The Bureau of Land Management’s first-ever solar rights auction failed to attract a single bidder Thursday morning, a disappointing launch for a program that aims to jump-start large solar plants on federal land.
Three parcels in the San Luis Valley were up for bid in the first competitive auction of potential solar power plant sites that the BLM identified in six Western states.
The auction was in the same suburban conference room the BLM uses for its quarterly gas and oil lease sales. But when auctioneer John Clatworthy stood at the podium and asked for bids, he only answer was an awkward silence.
“Even the very best auctioneer has a tough time working with that,” Clatworthy said.
BLM officials said the received early expressions of interest from five companies, and they will have to regroup and find out why no one showed up Thursday.

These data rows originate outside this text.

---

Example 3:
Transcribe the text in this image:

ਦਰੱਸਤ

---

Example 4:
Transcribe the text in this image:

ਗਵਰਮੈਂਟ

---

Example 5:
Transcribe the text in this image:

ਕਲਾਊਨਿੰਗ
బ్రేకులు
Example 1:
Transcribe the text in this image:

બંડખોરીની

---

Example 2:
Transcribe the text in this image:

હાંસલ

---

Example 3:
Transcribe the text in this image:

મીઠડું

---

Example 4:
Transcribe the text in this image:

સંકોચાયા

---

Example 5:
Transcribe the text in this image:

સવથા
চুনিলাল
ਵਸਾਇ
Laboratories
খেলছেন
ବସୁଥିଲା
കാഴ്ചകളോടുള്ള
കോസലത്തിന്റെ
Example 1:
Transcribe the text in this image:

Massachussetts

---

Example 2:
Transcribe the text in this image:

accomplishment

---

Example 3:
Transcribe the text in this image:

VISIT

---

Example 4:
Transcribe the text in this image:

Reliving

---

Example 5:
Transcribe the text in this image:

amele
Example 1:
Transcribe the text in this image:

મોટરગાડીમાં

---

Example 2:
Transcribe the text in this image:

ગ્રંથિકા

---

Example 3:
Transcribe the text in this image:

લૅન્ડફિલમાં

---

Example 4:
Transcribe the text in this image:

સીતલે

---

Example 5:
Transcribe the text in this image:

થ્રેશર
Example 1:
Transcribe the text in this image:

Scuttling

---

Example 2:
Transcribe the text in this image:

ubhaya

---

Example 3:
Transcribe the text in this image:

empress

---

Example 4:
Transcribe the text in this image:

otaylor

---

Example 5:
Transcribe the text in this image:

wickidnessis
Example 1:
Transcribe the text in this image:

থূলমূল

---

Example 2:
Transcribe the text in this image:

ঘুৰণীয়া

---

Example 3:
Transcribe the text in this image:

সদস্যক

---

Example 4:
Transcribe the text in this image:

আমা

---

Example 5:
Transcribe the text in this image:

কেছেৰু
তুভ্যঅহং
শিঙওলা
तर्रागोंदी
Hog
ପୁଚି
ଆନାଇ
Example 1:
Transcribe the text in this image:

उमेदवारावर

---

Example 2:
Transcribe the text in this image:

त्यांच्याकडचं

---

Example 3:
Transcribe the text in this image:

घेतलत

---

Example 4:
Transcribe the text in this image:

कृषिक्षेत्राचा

“First out of the chute, it’s difficult to anticipate who may or may not come,” said Maryanne Kurtinaitis, the renewable-energy program manager for BLM’s Colorado office.

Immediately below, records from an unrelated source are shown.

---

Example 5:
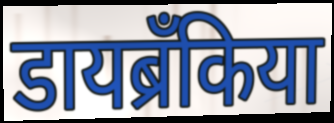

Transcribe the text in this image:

डायब्रँकिया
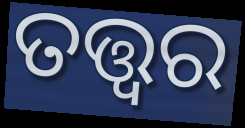
ତତ୍ତ୍ବର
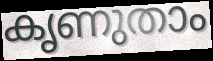
കൃണുതാം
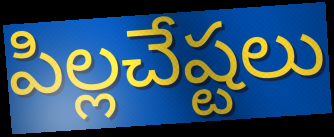
పిల్లచేష్టలు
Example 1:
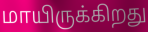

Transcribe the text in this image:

மாயிருக்கிறது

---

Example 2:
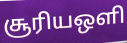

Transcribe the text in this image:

சூரியஒளி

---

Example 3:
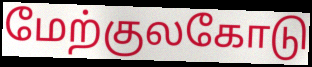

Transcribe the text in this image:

மேற்குலகோடு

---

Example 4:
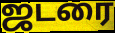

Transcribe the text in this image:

ஜடரை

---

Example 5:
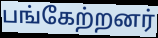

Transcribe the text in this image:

பங்கேற்றனர்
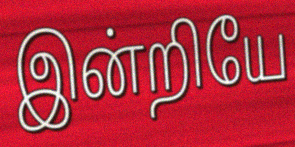
இன்றியே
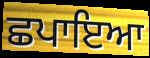
ਛਪਾਇਆ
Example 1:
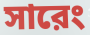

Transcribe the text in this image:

সারেং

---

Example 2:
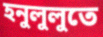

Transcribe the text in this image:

হনুলুলুতে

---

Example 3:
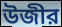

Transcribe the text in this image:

উজীর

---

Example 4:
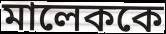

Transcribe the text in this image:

মালেককে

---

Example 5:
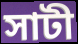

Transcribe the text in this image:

সাটী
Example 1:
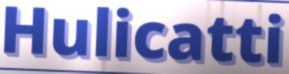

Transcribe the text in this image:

Hulicatti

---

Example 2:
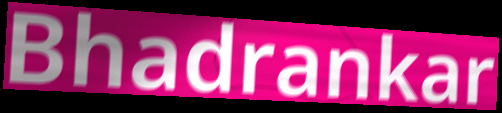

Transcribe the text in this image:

Bhadrankar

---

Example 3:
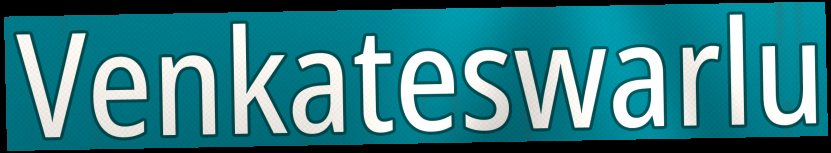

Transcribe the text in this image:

Venkateswarlu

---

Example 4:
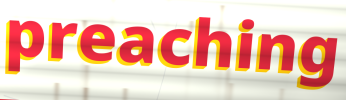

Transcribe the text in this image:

preaching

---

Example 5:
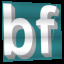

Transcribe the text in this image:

bf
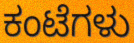
ಕಂಟೆಗಳು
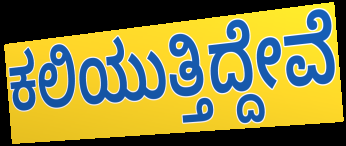
ಕಲಿಯುತ್ತಿದ್ದೇವೆ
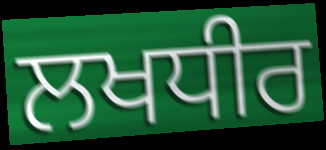
ਲਖਧੀਰ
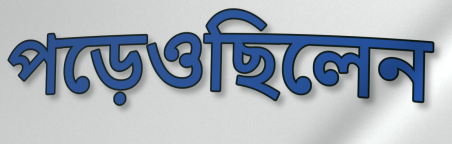
পড়েওছিলেন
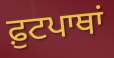
ਫ਼ੁਟਪਾਥਾਂ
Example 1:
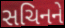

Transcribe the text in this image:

સચિનને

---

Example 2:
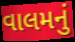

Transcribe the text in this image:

વાલમનું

Federal agencies have already permitted dozens of smaller renewable-energy projects on public lands, but Thursday’s auction was the first attempt in the country to sell rights for a large operation of 20 megawatts of more. Former Interior Secretary Ken Salazar pushed the solar program forward and approved fast-tracking the sites in the San Luis Valley, plus sites in the other Four Corners states, Nevada and California.
Unlike gas and oil auctions, where companies nominate the land to be auctioned, the BLM chose sites to be designated as solar zones and then opened up the auction process to private bidders.
A few dozen people, including several from solar power companies, showed up to observe, and BLM officials was encouraged about the degree of interest, even if the crowd’s checkbooks remained closed.
“The fact that we didn’t sell (Thursday) is no indication whatsoever that we won’t be able to move forward with solar development in any of these solar energy zones,” said BLM spokeswoman Vanessa Lacayo.
The lands will continue to be made available to interested solar power companies, she said.
The BLM did not designate any land in the Four Corners as a solar energy zone suitable for a large power plant. Much of the BLM’s land in the region is in Canyons of the Ancients National Monument, and other parcels are too hilly for a solar array. The BLM also chose land that is close to high-capacity power lines.
“The fact that we didn’t designate a zone in Southwest Colorado certainly doesn’t mean solar is off-limits,” Lacayo said.
The parcels up for bid Thursday are at the north and south ends of the San Luis Valley. Two tracts are just north of Antonito, and the third is just off U.S. Highway 285 at the intersection of Colorado Highway 17, the short cut from Alamosa to the north end of the valley.